Code change snippets
· · · ·

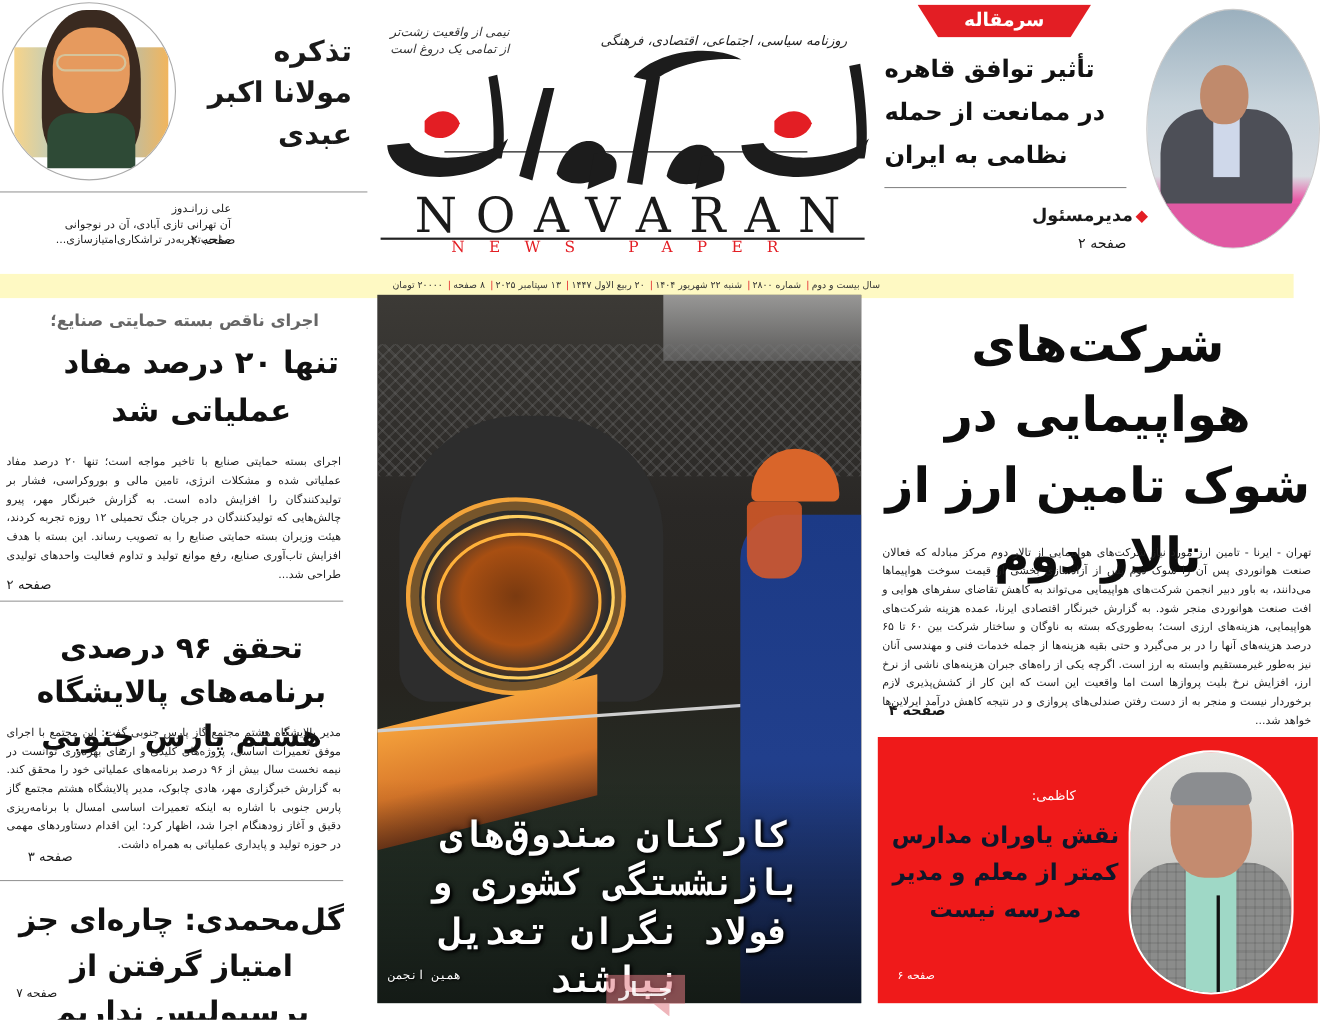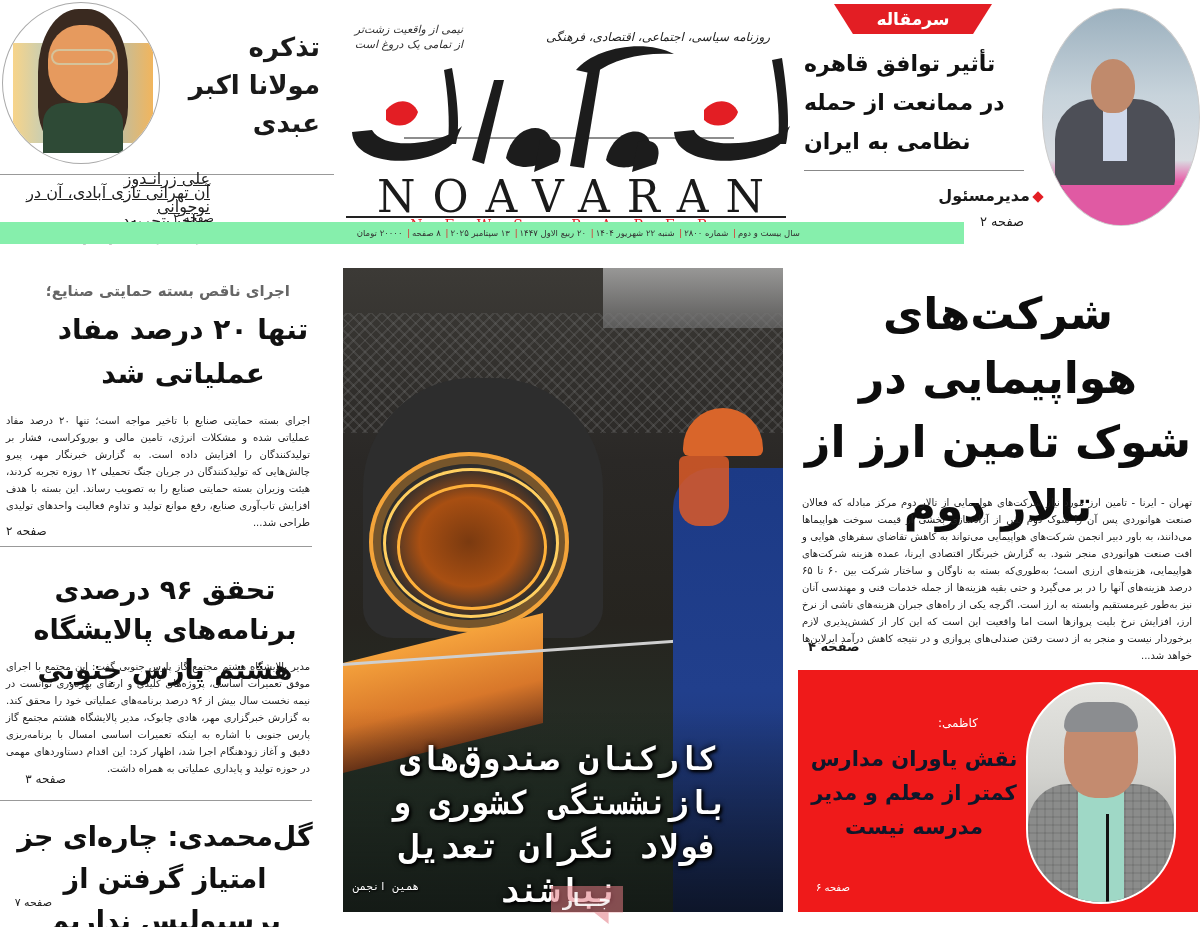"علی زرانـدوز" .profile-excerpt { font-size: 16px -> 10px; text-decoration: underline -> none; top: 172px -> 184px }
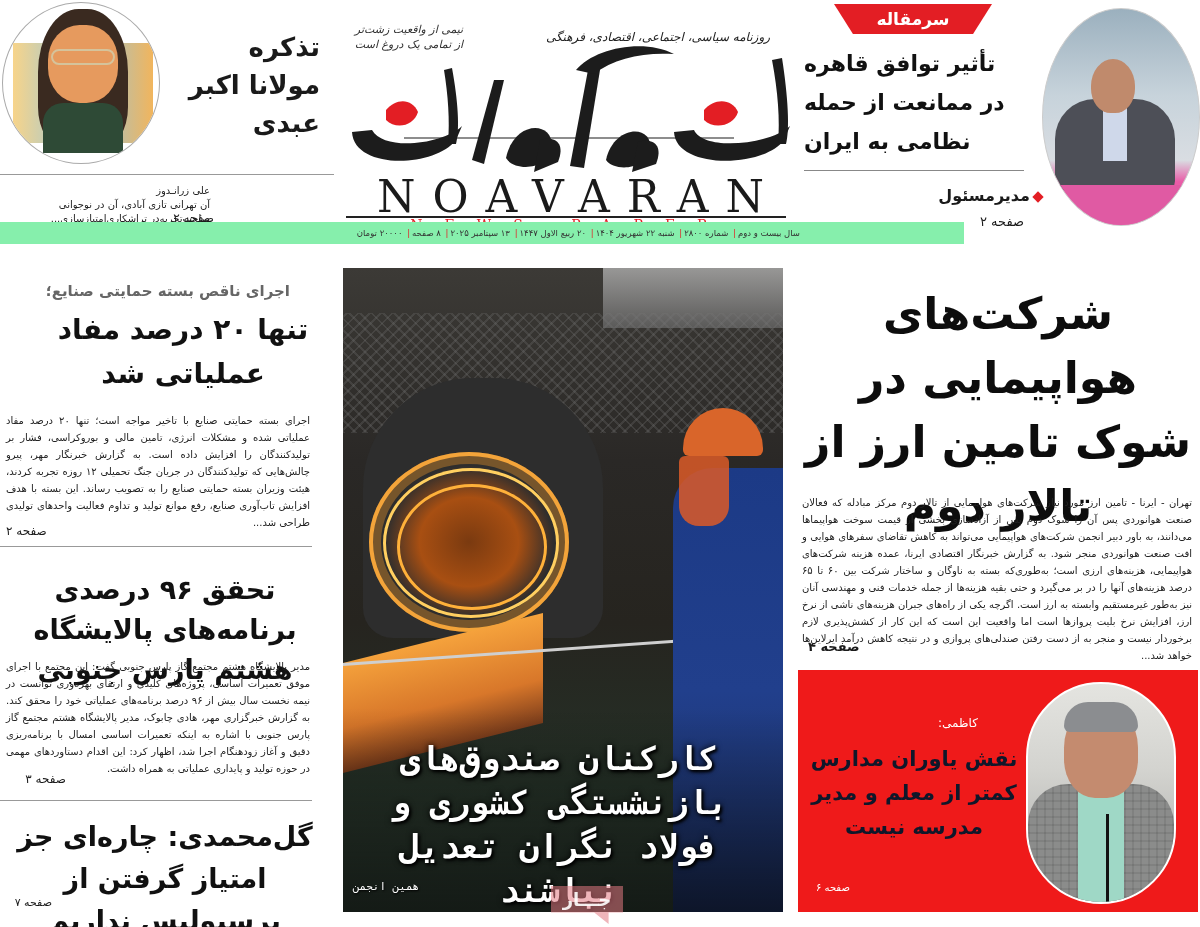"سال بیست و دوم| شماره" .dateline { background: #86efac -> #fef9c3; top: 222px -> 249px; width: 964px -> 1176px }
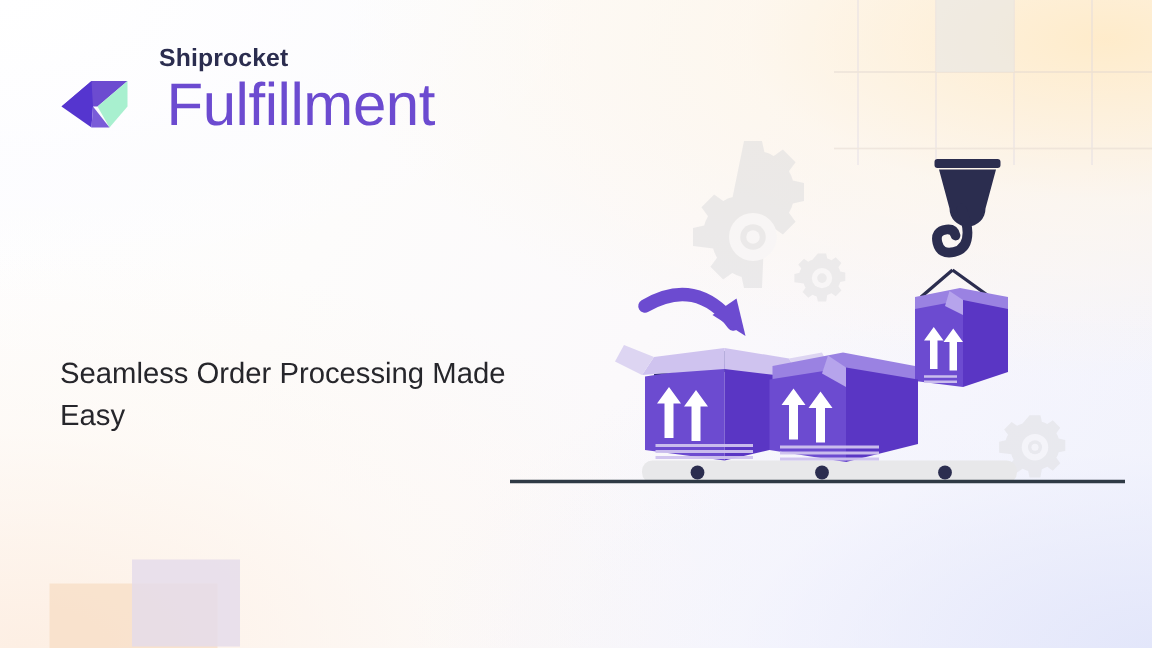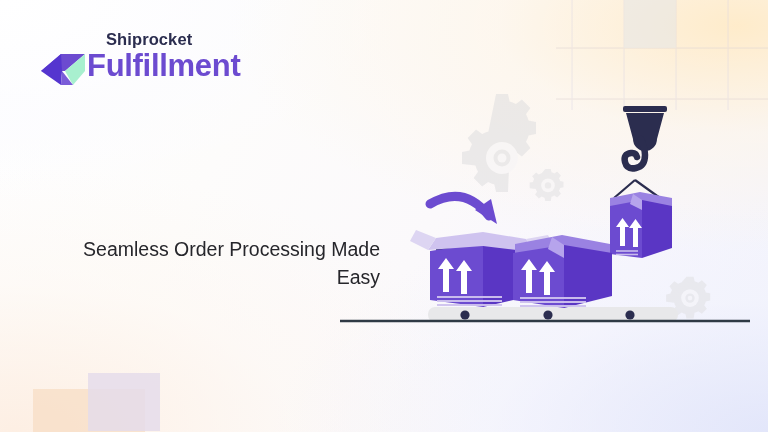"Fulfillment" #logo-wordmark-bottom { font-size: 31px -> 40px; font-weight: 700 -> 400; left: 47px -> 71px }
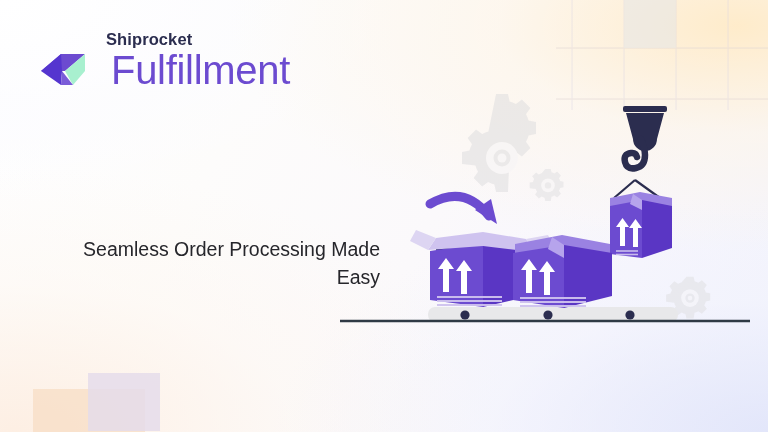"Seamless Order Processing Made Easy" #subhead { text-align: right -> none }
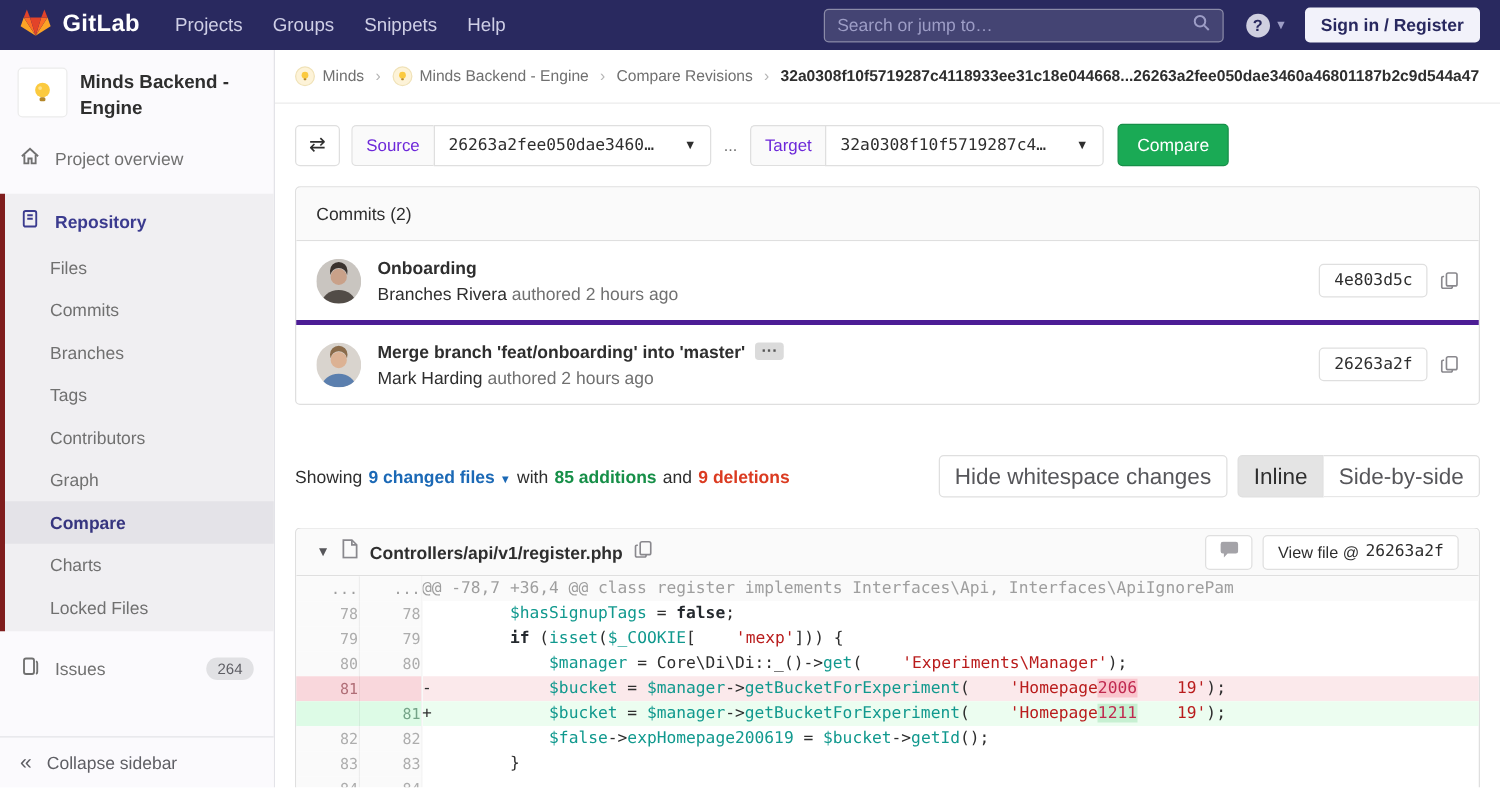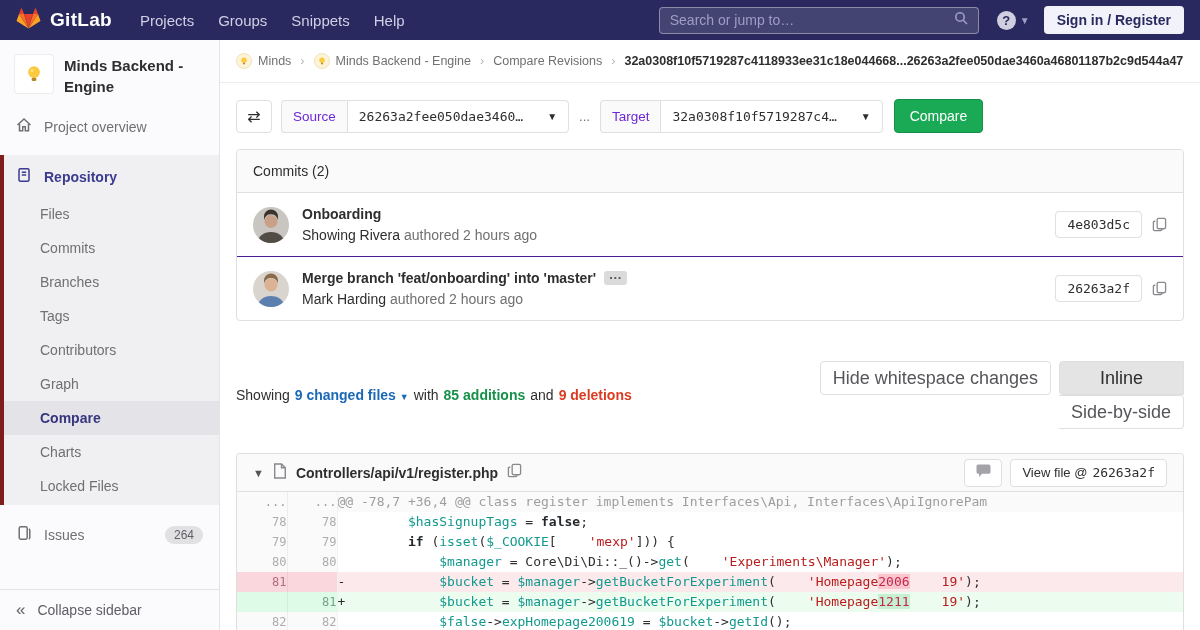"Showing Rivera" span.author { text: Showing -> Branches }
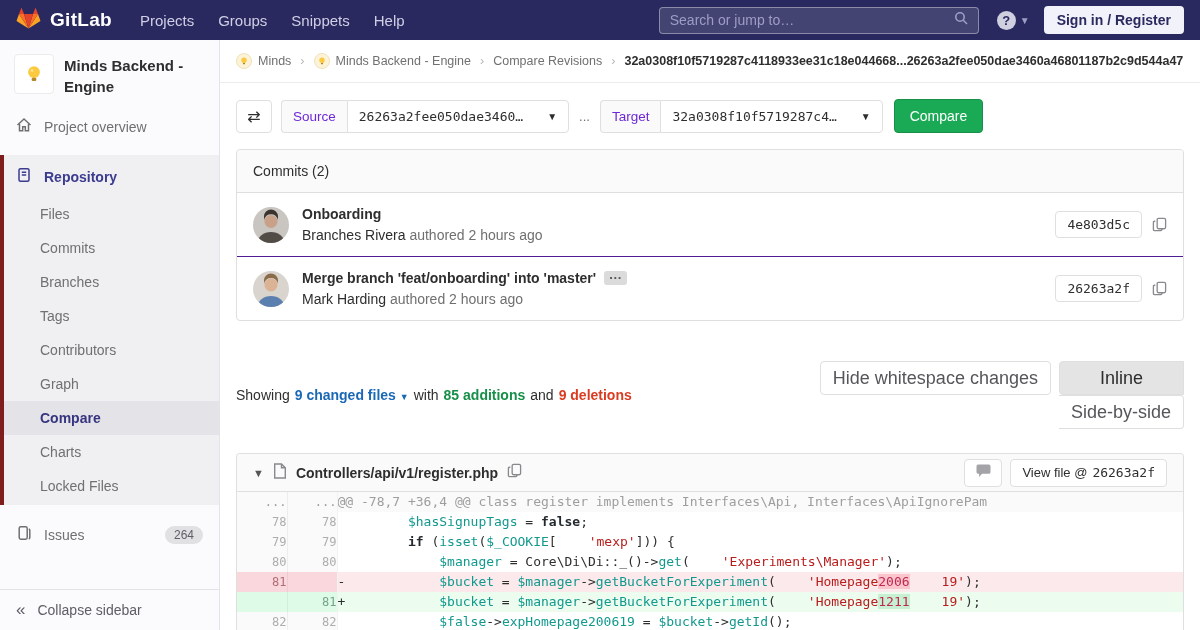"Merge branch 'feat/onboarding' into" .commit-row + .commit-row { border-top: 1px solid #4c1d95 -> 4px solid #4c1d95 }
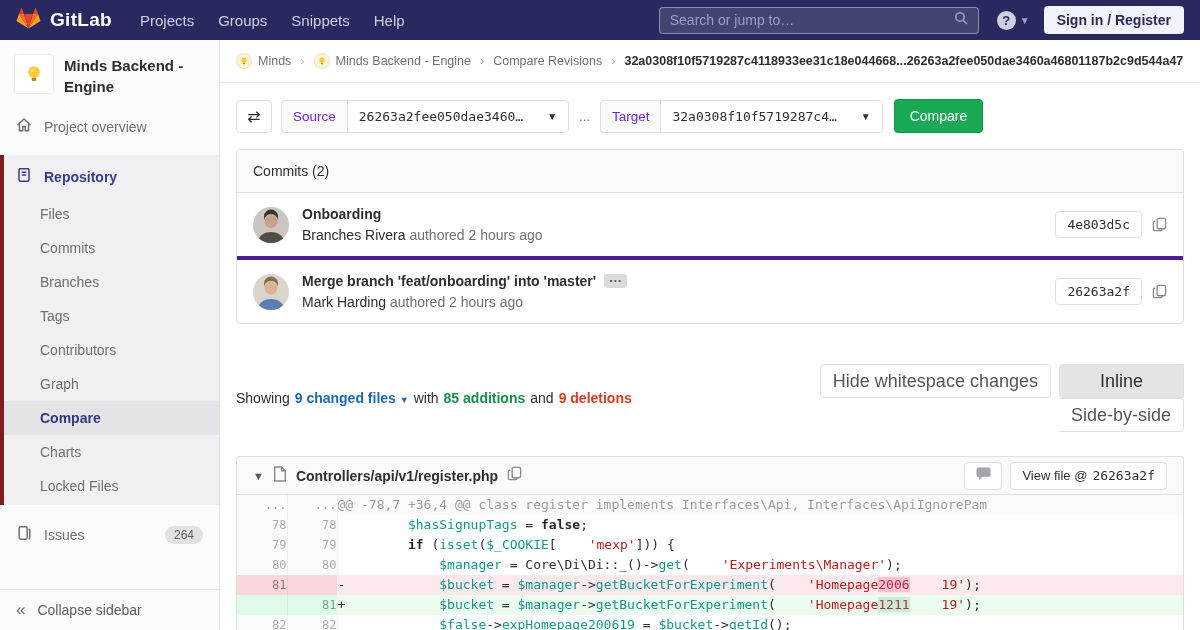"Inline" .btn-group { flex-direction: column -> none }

· · · ·

Required work » Restate word for word the lines running from the one with "font-size: 31px ->" to the end of the entries; pictures are to be left out.

Result for this exercise »
"Fulfillment" #logo-wordmark-bottom { font-size: 31px -> 40px; font-weight: 700 -> 400; left: 47px -> 71px }
"Seamless Order Processing Made Easy" #subhead { text-align: right -> none }
"Showing Rivera" span.author { text: Showing -> Branches }
"Merge branch 'feat/onboarding' into" .commit-row + .commit-row { border-top: 1px solid #4c1d95 -> 4px solid #4c1d95 }
"Inline" .btn-group { flex-direction: column -> none }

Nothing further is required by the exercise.